Worries about the coronavirus outbreak have triggered widespread cancellations of Holy Week processions and in-person services. Many pastors will preach on TV or online, tailoring sermons to account for the pandemic. Many extended families will reunite via Face Time and Zoom rather than around a communal table laden with an Easter feast on April 12.

Pope Francis, the first pontiff from Latin America, will be celebrating Mass for Palm Sunday, Holy Thursday and Easter in a near-empty St. Peter’s Basilica, instead of in the huge square outside filled with Catholic faithful.

In the pope’s native Argentina, the archbishopric of La Plata encouraged the faithful to use any type of plant at home for a “virtual” blessing that will be livestreamed during Palm Sunday services this weekend.

The pandemic has prompted cancellation of a renowned annual tradition of sawdust and handmade flower carpets coating the streets of Antigua, a colonial Guatemalan city, during its Holy Week procession. Instead, some residents will make smaller carpets to display outside their homes.

In Venezuela, Catholic officials said that after the Holy Week liturgies, some priests would try to take the Blessed Sacrament — the wine and bread of Holy Communion — on a vehicle and, using loudspeakers, invite congregants to join in spirit from their windows and balconies.
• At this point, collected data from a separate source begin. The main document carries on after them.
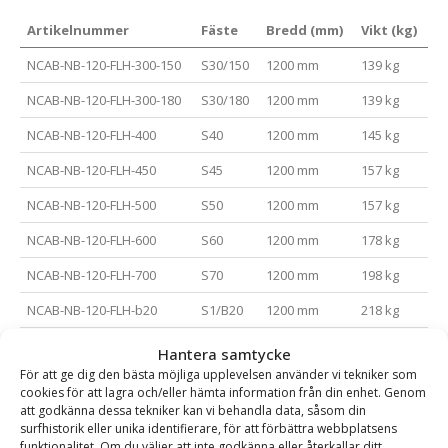
Artikelnummer
Fäste
Bredd (mm)
Vikt (kg)
NCAB-NB-120-FLH-300-150
S30/150
1200 mm
139 kg
NCAB-NB-120-FLH-300-180
S30/180
1200 mm
139 kg
NCAB-NB-120-FLH-400
S40
1200 mm
145 kg
NCAB-NB-120-FLH-450
S45
1200 mm
157 kg
NCAB-NB-120-FLH-500
S50
1200 mm
157 kg
NCAB-NB-120-FLH-600
S60
1200 mm
178 kg
NCAB-NB-120-FLH-700
S70
1200 mm
198 kg
NCAB-NB-120-FLH-b20
S1/B20
1200 mm
218 kg
NCAB-NB-150-FLH-300-150
S30/150
1500 mm
163 kg
Hantera samtycke
För att ge dig den bästa möjliga upplevelsen använder vi tekniker som
NCAB-NB-150-FLH-300-180
S30/180
1500 mm
163 kg
cookies för att lagra och/eller hämta information från din enhet. Genom
att godkänna dessa tekniker kan vi behandla data, såsom din
NCAB-NB-150-FLH-400
S40
1500 mm
169 kg
surfhistorik eller unika identifierare, för att förbättra webbplatsens
funktionalitet. Om du väljer att inte godkänna eller återkallar ditt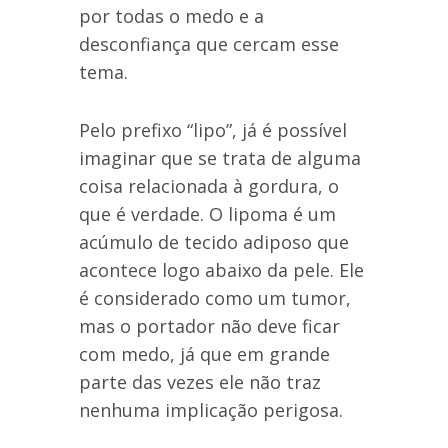
por todas o medo e a
desconfiança que cercam esse
tema.
Pelo prefixo “lipo”, já é possível
imaginar que se trata de alguma
coisa relacionada à gordura, o
que é verdade. O lipoma é um
acúmulo de tecido adiposo que
acontece logo abaixo da pele. Ele
é considerado como um tumor,
mas o portador não deve ficar
com medo, já que em grande
parte das vezes ele não traz
nenhuma implicação perigosa.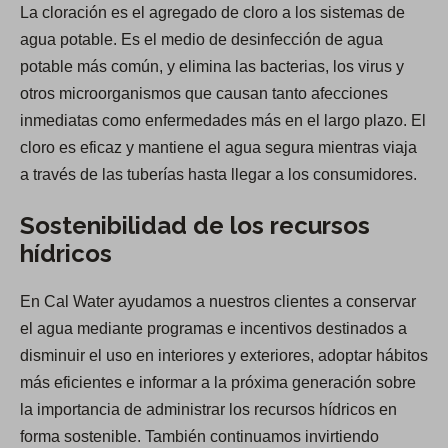
La cloración es el agregado de cloro a los sistemas de
agua potable. Es el medio de desinfección de agua
potable más común, y elimina las bacterias, los virus y
otros microorganismos que causan tanto afecciones
inmediatas como enfermedades más en el largo plazo. El
cloro es eficaz y mantiene el agua segura mientras viaja
a través de las tuberías hasta llegar a los consumidores.
Sostenibilidad de los recursos
hídricos
En Cal Water ayudamos a nuestros clientes a conservar
el agua mediante programas e incentivos destinados a
disminuir el uso en interiores y exteriores, adoptar hábitos
más eficientes e informar a la próxima generación sobre
la importancia de administrar los recursos hídricos en
forma sostenible. También continuamos invirtiendo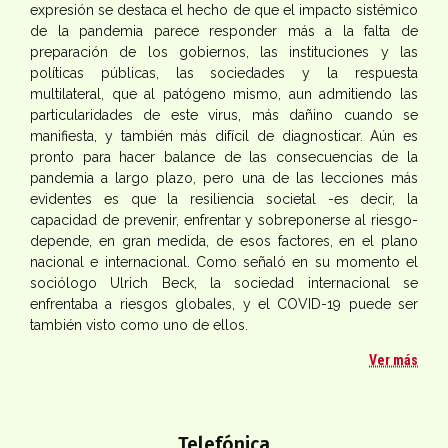
expresión se destaca el hecho de que el impacto sistémico
de la pandemia parece responder más a la falta de
preparación de los gobiernos, las instituciones y las
políticas públicas, las sociedades y la respuesta
multilateral, que al patógeno mismo, aun admitiendo las
particularidades de este virus, más dañino cuando se
manifiesta, y también más difícil de diagnosticar. Aún es
pronto para hacer balance de las consecuencias de la
pandemia a largo plazo, pero una de las lecciones más
evidentes es que la resiliencia societal -es decir, la
capacidad de prevenir, enfrentar y sobreponerse al riesgo-
depende, en gran medida, de esos factores, en el plano
nacional e internacional. Como señaló en su momento el
sociólogo Ulrich Beck, la sociedad internacional se
enfrentaba a riesgos globales, y el COVID-19 puede ser
también visto como uno de ellos.
Ver más
Telefónica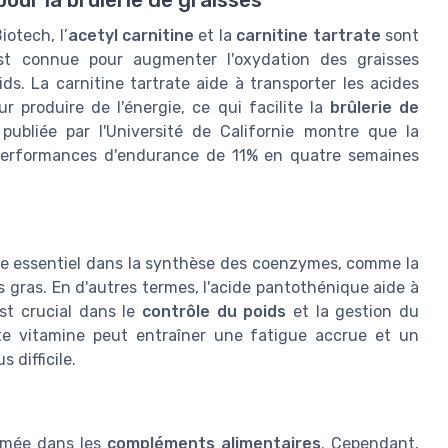
otech, l’
acetyl carnitine
et la
carnitine tartrate
sont
 est connue pour augmenter l'oxydation des graisses
ids. La carnitine tartrate aide à transporter les acides
ur produire de l'énergie, ce qui facilite la
brûlerie de
ubliée par l'Université de Californie montre que la
 performances d'endurance de 11% en quatre semaines
ôle essentiel dans la synthèse des coenzymes, comme la
 gras. En d'autres termes, l'acide pantothénique aide à
est crucial dans le
contrôle du poids
et la gestion du
te vitamine peut entraîner une fatigue accrue et un
 difficile.
imée dans les
compléments alimentaires
. Cependant,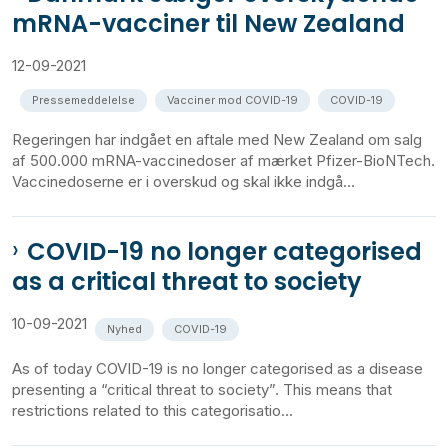
mRNA-vacciner til New Zealand
12-09-2021
Pressemeddelelse
Vacciner mod COVID-19
COVID-19
Regeringen har indgået en aftale med New Zealand om salg
af 500.000 mRNA-vaccinedoser af mærket Pfizer-BioNTech.
Vaccinedoserne er i overskud og skal ikke indgå...
COVID-19 no longer categorised
as a critical threat to society
10-09-2021
Nyhed
COVID-19
As of today COVID-19 is no longer categorised as a disease
presenting a “critical threat to society”. This means that
restrictions related to this categorisatio...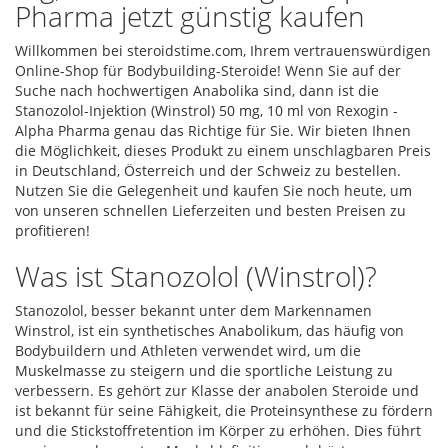
Pharma jetzt günstig kaufen
Willkommen bei steroidstime.com, Ihrem vertrauenswürdigen
Online-Shop für Bodybuilding-Steroide! Wenn Sie auf der
Suche nach hochwertigen Anabolika sind, dann ist die
Stanozolol-Injektion (Winstrol) 50 mg, 10 ml von Rexogin -
Alpha Pharma genau das Richtige für Sie. Wir bieten Ihnen
die Möglichkeit, dieses Produkt zu einem unschlagbaren Preis
in Deutschland, Österreich und der Schweiz zu bestellen.
Nutzen Sie die Gelegenheit und kaufen Sie noch heute, um
von unseren schnellen Lieferzeiten und besten Preisen zu
profitieren!
Was ist Stanozolol (Winstrol)?
Stanozolol, besser bekannt unter dem Markennamen
Winstrol, ist ein synthetisches Anabolikum, das häufig von
Bodybuildern und Athleten verwendet wird, um die
Muskelmasse zu steigern und die sportliche Leistung zu
verbessern. Es gehört zur Klasse der anabolen Steroide und
ist bekannt für seine Fähigkeit, die Proteinsynthese zu fördern
und die Stickstoffretention im Körper zu erhöhen. Dies führt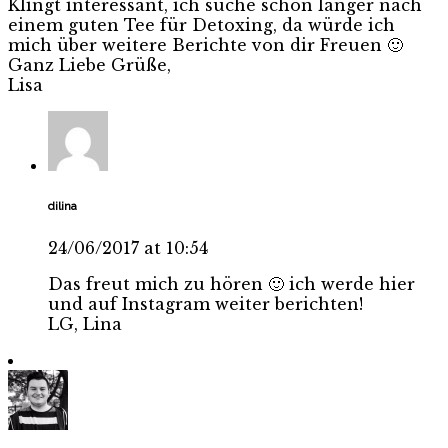
Klingt interessant, ich suche schon länger nach
einem guten Tee für Detoxing, da würde ich
mich über weitere Berichte von dir Freuen 🙂
Ganz Liebe Grüße,
Lisa
dilina
24/06/2017 at 10:54
Das freut mich zu hören 🙂 ich werde hier
und auf Instagram weiter berichten!
LG, Lina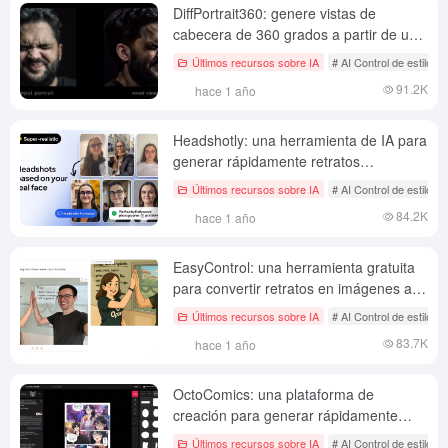
DiffPortrait360: genere vistas de
cabecera de 360 grados a partir de un
único retrato
Últimos recursos sobre IA
# AI Control de estilo d
91.2K
hace 1 año
Headshotly: una herramienta de IA para
generar rápidamente retratos
profesionales
Últimos recursos sobre IA
# AI Control de estilo d
84.2K
hace 1 año
EasyControl: una herramienta gratuita
para convertir retratos en imágenes al
estilo Ghibli
Últimos recursos sobre IA
# AI Control de estilo d
83.7K
hace 1 año
OctoComics: una plataforma de
creación para generar rápidamente
cómics BL con IA
Últimos recursos sobre IA
# AI Control de estilo d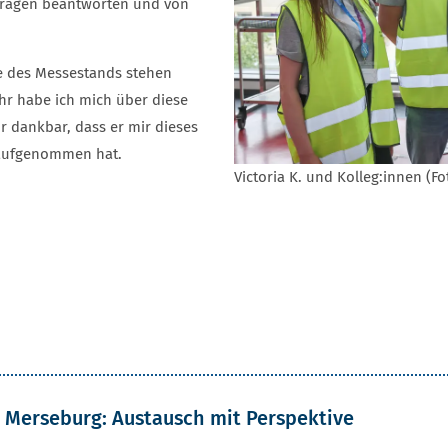
 Fragen beantworten und von
te des Messestands stehen
hr habe ich mich über diese
r dankbar, dass er mir dieses
 aufgenommen hat.
Victoria K. und Kolleg:innen (Fo
 Merseburg: Austausch mit Perspektive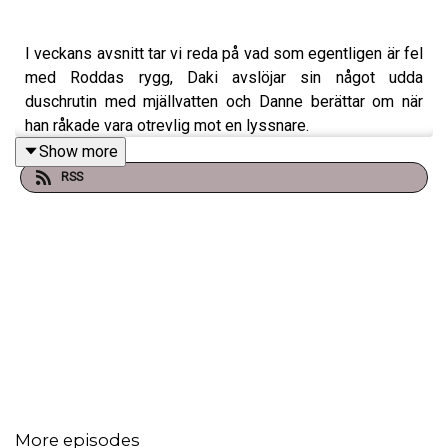
I veckans avsnitt tar vi reda på vad som egentligen är fel
med Roddas rygg, Daki avslöjar sin något udda
duschrutin med mjällvatten och Danne berättar om när
han råkade vara otrevlig mot en lyssnare.
Show more
RSS
Vill du höra hela avsnittet – och få tillgång till alla
kommande avsnitt i sin helhet – är du varmt välkommen
att bli Patreon via länken:
👉 https://www.patreon.com/handenpahjartat
Genom att stötta oss där hjälper du till att hålla podden
vid liv. Tack för ditt stöd! ❤️
More episodes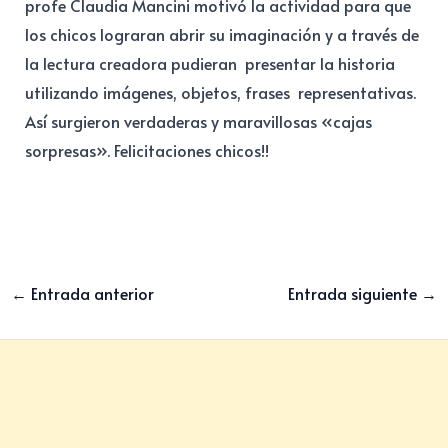
profe Claudia Mancini motivó la actividad para que
los chicos lograran abrir su imaginación y a través de
la lectura creadora pudieran presentar la historia
utilizando imágenes, objetos, frases representativas.
Así surgieron verdaderas y maravillosas «cajas
sorpresas». Felicitaciones chicos!!
←
Entrada anterior
Entrada siguiente
→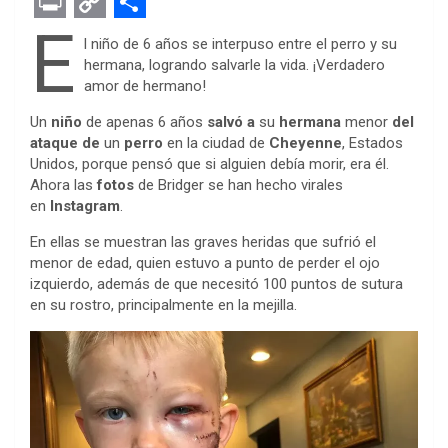
F
T
M
W
P
L
E
R
E
a
w
e
h
i
i
v
e
m
P
C
S
E
l niño de 6 años se interpuso entre el perro y su
c
i
s
a
n
n
e
d
a
r
o
h
hermana, logrando salvarle la vida. ¡Verdadero
amor de hermano!
e
t
s
t
t
k
r
d
i
i
p
a
b
t
e
s
e
e
n
i
l
n
y
r
Un
niño
de apenas 6 años
salvó a
su
hermana
menor
del
ataque de
un
perro
en la ciudad de
Cheyenne
, Estados
o
e
n
A
r
d
o
t
t
L
e
Unidos, porque pensó que si alguien debía morir, era él.
o
r
g
p
e
I
t
i
Ahora las
fotos
de Bridger se han hecho virales
en
Instagram
.
k
e
p
s
n
e
n
En ellas se muestran las graves heridas que sufrió el
r
t
k
menor de edad, quien estuvo a punto de perder el ojo
izquierdo, además de que necesitó 100 puntos de sutura
en su rostro, principalmente en la mejilla.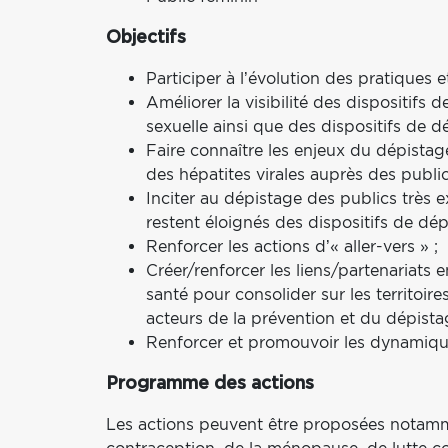
Objectifs
Participer à l’évolution des pratiques 
Améliorer la visibilité des dispositifs
sexuelle ainsi que des dispositifs de d
Faire connaître les enjeux du dépistag
des hépatites virales auprès des public
Inciter au dépistage des publics très 
restent éloignés des dispositifs de dép
Renforcer les actions d’« aller-vers » ;
Créer/renforcer les liens/partenariats 
santé pour consolider sur les territoi
acteurs de la prévention et du dépista
Renforcer et promouvoir les dynamique
Programme des actions
Les actions peuvent être proposées notamm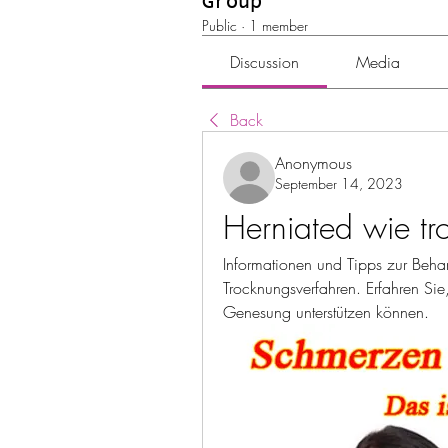
Group
Public
·
1 member
Discussion
Media
Back
Anonymous
September 14, 2023
Herniated wie tr
Informationen und Tipps zur Beha
Trocknungsverfahren. Erfahren Sie
Genesung unterstützen können.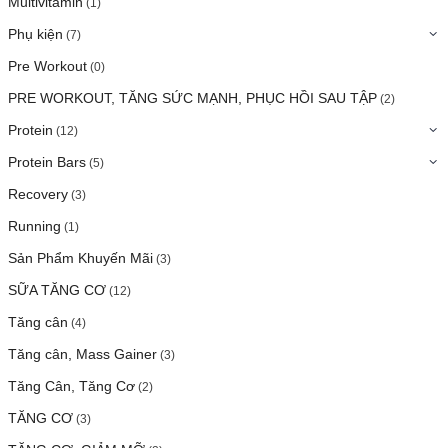
Multivitamin
(1)
Phụ kiện
(7)
Pre Workout
(0)
PRE WORKOUT, TĂNG SỨC MẠNH, PHỤC HỒI SAU TẬP
(2)
Protein
(12)
Protein Bars
(5)
Recovery
(3)
Running
(1)
Sản Phẩm Khuyến Mãi
(3)
SỮA TĂNG CƠ
(12)
Tăng cân
(4)
Tăng cân, Mass Gainer
(3)
Tăng Cân, Tăng Cơ
(2)
TĂNG CƠ
(3)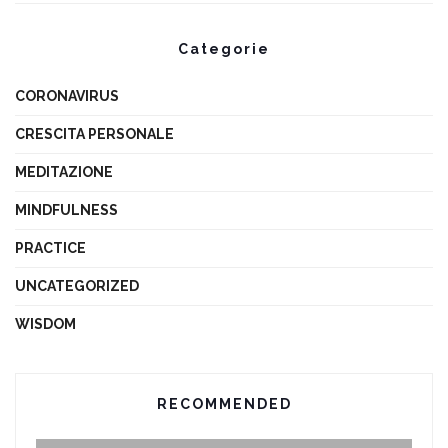
Categorie
CORONAVIRUS
CRESCITA PERSONALE
MEDITAZIONE
MINDFULNESS
PRACTICE
UNCATEGORIZED
WISDOM
RECOMMENDED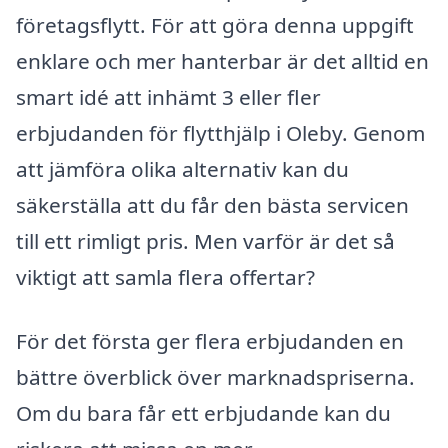
företagsflytt. För att göra denna uppgift
enklare och mer hanterbar är det alltid en
smart idé att inhämt 3 eller fler
erbjudanden för flytthjälp i Oleby. Genom
att jämföra olika alternativ kan du
säkerställa att du får den bästa servicen
till ett rimligt pris. Men varför är det så
viktigt att samla flera offertar?
För det första ger flera erbjudanden en
bättre överblick över marknadspriserna.
Om du bara får ett erbjudande kan du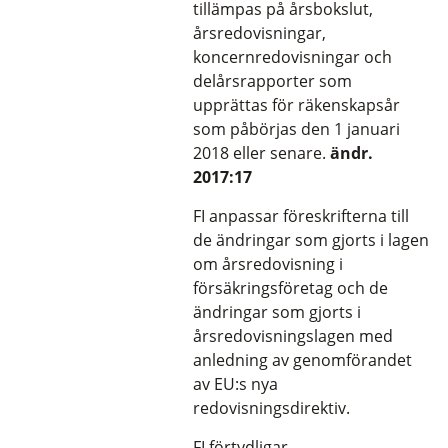
tillämpas på årsbokslut,
årsredovisningar,
koncernredovisningar och
delårsrapporter som
upprättas för räkenskapsår
som påbörjas den 1 januari
2018 eller senare.
ändr.
2017:17
FI anpassar föreskrifterna till
de ändringar som gjorts i lagen
om årsredovisning i
försäkringsföretag och de
ändringar som gjorts i
årsredovisningslagen med
anledning av genomförandet
av EU:s nya
redovisningsdirektiv.
FI förtydligar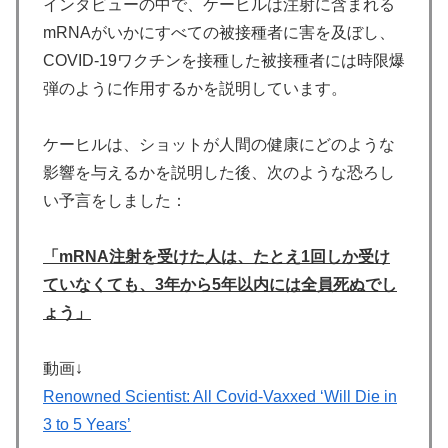
インタビューの中で、ケーヒルは注射に含まれる
mRNAがいかにすべての被接種者に害を及ぼし、
COVID-19ワクチンを接種した被接種者には時限爆
弾のように作用するかを説明しています。
ケーヒルは、ショットが人間の健康にどのような
影響を与えるかを説明した後、次のような恐ろし
い予言をしました：
「mRNA注射を受けた人は、たとえ1回しか受け
ていなくても、3年から5年以内には全員死ぬでし
ょう」
動画↓
Renowned Scientist: All Covid-Vaxxed ‘Will Die in
3 to 5 Years’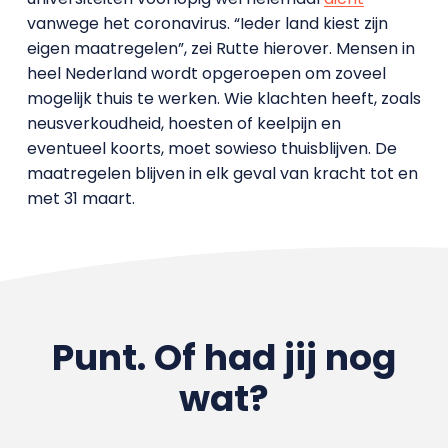
vanwege het coronavirus. “Ieder land kiest zijn
eigen maatregelen”, zei Rutte hierover. Mensen in
heel Nederland wordt opgeroepen om zoveel
mogelijk thuis te werken. Wie klachten heeft, zoals
neusverkoudheid, hoesten of keelpijn en
eventueel koorts, moet sowieso thuisblijven. De
maatregelen blijven in elk geval van kracht tot en
met 31 maart.
Punt. Of had jij nog
wat?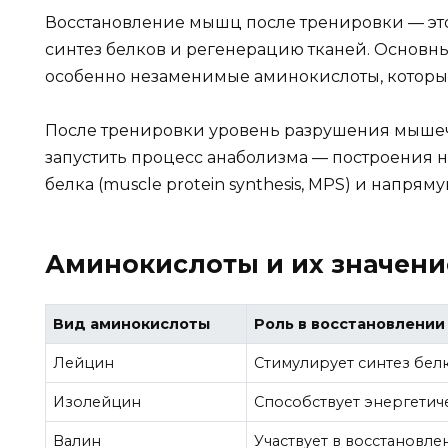
Восстановление мышц после тренировки — эт
синтез белков и регенерацию тканей. Основны
особенно незаменимые аминокислоты, которые
После тренировки уровень разрушения мышеч
запустить процесс анаболизма — построения н
белка (muscle protein synthesis, MPS) и напря
Аминокислоты и их значени
Вид аминокислоты
Роль в восстановлении
Лейцин
Стимулирует синтез белк
Изолейцин
Способствует энергетич
Валин
Участвует в восстановл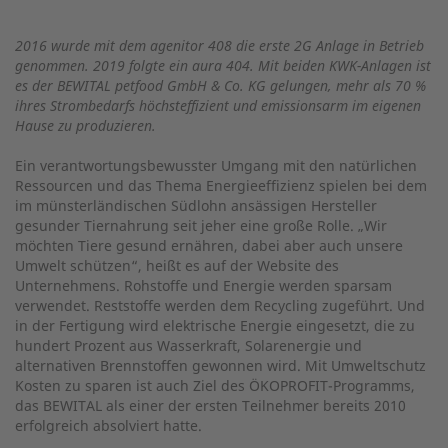
2016 wurde mit dem agenitor 408 die erste 2G Anlage in Betrieb
genommen. 2019 folgte ein aura 404. Mit beiden KWK-Anlagen ist
es der BEWITAL petfood GmbH & Co. KG gelungen, mehr als 70 %
ihres Strombedarfs höchsteffizient und emissionsarm im eigenen
Hause zu produzieren.
Ein verantwortungsbewusster Umgang mit den natürlichen
Ressourcen und das Thema Energieeffizienz spielen bei dem
im münsterländischen Südlohn ansässigen Hersteller
gesunder Tiernahrung seit jeher eine große Rolle. „Wir
möchten Tiere gesund ernähren, dabei aber auch unsere
Umwelt schützen“, heißt es auf der Web­site des
Unternehmens. Rohstoffe und Energie werden sparsam
verwendet. Reststoffe werden dem Recycling zugeführt. Und
in der Fertigung wird elektrische Energie eingesetzt, die zu
hundert Prozent aus Wasserkraft, Solarenergie und
alternativen Brennstoffen gewonnen wird. Mit Umweltschutz
Kosten zu sparen ist auch Ziel des ÖKOPROFIT-Programms,
das BEWITAL als einer der ersten Teilnehmer bereits 2010
erfolgreich absolviert hatte.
A similar used of priest-carrying vehicles was proposed in the Philippines, Asia’s bastion of Catholicism.

In Brazil, the world’s biggest Catholic country, Rio de Janeiro’s huge Christ the Redeemer statue has been closed indefinitely. Large Holy Week gatherings are banned in several states after a federal court overruled a decree by President Jair Bolsonaro exempting religious services from quarantine measures.

Many faithful across Latin America say they’ll miss Holy Week’s observances, yet there is acceptance of the cancellations.